October 14, 2023

Constance Hale is an American writer and critic based in San Francisco. Her journalism has appeared in metropolitan newspapers and national magazines, but she is best known for her books on language: Sin and Syntax; Vex, Hex, Smash, Smooch; and Wired Style. She teaches writing and editing at Harvard University and the University of California at Berkeley. After graduating from Princeton, Hale spent a number of years writing fiction and drama and performing her own solo pieces in San Francisco. She completed her master’s degree from the Graduate School of Journalism at the University of California at Berkeley
Deepening Character
Storytellers—whether they are novelists, memoirists, or narrative journalists—know that characters are key to any great yarn. Readers love people, and writers must deliver through short sketches to longer portraits to full-length biographies. Yet developing characters is trickier than you might think. Especially minor ones, where few words must make an impression. Or narrators, when a few devices must do the work. Connie Hale, who has made the profile her preferred form, expands on a previous workshop she gave to CWC/Mt.
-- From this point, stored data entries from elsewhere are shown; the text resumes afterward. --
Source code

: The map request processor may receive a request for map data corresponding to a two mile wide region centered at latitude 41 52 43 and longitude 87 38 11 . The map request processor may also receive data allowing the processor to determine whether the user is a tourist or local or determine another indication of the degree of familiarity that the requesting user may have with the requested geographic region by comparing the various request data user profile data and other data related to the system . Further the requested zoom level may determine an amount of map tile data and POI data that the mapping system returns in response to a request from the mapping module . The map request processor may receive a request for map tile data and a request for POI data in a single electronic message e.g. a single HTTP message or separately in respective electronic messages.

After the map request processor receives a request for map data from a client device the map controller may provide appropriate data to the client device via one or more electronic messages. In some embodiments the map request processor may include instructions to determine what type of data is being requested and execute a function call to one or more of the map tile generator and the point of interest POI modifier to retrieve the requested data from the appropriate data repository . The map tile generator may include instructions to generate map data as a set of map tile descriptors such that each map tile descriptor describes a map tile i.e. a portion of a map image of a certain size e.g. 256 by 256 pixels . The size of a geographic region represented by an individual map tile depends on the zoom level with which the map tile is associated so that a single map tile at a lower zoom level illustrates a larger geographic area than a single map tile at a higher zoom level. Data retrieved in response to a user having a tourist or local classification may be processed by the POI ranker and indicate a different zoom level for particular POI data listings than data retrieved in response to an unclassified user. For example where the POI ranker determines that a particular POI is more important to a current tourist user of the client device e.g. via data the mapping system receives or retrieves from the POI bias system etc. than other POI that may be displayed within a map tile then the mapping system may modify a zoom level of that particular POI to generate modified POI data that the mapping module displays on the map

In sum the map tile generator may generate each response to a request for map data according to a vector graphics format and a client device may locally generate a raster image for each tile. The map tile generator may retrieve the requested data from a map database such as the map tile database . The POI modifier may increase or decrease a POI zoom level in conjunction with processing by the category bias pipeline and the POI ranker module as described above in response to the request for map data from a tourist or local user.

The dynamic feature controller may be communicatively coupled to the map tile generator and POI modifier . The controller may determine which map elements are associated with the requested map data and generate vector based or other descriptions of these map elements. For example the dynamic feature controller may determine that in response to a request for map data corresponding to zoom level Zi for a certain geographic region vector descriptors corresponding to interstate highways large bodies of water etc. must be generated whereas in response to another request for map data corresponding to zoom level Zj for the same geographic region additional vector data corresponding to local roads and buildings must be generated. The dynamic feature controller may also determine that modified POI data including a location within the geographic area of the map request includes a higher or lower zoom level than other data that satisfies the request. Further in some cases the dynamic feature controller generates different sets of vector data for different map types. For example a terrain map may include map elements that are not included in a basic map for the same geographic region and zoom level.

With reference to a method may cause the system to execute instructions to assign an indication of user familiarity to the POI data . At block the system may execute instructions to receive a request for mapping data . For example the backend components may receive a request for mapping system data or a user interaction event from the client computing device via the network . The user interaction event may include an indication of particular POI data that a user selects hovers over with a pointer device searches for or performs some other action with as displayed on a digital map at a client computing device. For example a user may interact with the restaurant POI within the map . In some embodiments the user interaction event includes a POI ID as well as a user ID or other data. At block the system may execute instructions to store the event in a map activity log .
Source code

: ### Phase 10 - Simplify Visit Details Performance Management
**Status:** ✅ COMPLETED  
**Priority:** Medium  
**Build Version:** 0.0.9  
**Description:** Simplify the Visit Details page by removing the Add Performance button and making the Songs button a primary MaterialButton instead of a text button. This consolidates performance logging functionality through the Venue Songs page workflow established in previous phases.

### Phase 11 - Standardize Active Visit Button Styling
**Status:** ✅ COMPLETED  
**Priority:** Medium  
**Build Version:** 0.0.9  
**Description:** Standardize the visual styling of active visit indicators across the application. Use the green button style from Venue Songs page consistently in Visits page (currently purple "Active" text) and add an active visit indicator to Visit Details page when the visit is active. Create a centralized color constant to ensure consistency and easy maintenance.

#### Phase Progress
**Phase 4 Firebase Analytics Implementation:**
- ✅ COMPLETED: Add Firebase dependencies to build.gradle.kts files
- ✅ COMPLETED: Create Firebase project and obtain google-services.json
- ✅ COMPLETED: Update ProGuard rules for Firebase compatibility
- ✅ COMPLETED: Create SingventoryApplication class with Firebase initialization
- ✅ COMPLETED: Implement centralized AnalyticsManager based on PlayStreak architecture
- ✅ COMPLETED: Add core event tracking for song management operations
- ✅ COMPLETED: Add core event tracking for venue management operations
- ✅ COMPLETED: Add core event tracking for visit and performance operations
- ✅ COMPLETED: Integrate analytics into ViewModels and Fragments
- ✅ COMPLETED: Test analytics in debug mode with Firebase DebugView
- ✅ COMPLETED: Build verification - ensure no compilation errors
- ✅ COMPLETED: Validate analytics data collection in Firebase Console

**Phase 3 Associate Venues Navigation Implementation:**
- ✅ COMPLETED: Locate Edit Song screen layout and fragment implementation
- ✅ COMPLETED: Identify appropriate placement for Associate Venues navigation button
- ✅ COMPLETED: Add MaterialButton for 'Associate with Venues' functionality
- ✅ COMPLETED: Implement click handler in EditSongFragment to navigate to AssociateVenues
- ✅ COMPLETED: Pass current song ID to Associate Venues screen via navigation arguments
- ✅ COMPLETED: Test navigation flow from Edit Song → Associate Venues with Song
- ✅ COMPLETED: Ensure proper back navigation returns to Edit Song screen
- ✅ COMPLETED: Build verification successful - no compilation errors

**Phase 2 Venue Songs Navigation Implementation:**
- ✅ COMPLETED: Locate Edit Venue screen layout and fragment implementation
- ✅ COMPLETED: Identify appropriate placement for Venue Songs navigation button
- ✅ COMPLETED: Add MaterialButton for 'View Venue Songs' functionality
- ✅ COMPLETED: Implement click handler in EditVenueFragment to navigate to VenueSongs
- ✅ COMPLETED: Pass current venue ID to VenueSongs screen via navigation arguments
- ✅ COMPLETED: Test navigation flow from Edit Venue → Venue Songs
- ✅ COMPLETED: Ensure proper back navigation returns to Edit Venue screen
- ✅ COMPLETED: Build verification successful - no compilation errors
Diablo, adding readings and exercises, as well as prompts from her book Writing Character.
Skills you will sharpen in this workshop:
- Nailing character in three descriptive words.
- Rendering physical presence so that a reader might recognize a character on the street.
- Capturing inner life through observed behaviors.
- Understanding the paradox in the person.
- Treating yourself—author, narrator, first-person voice—as a character.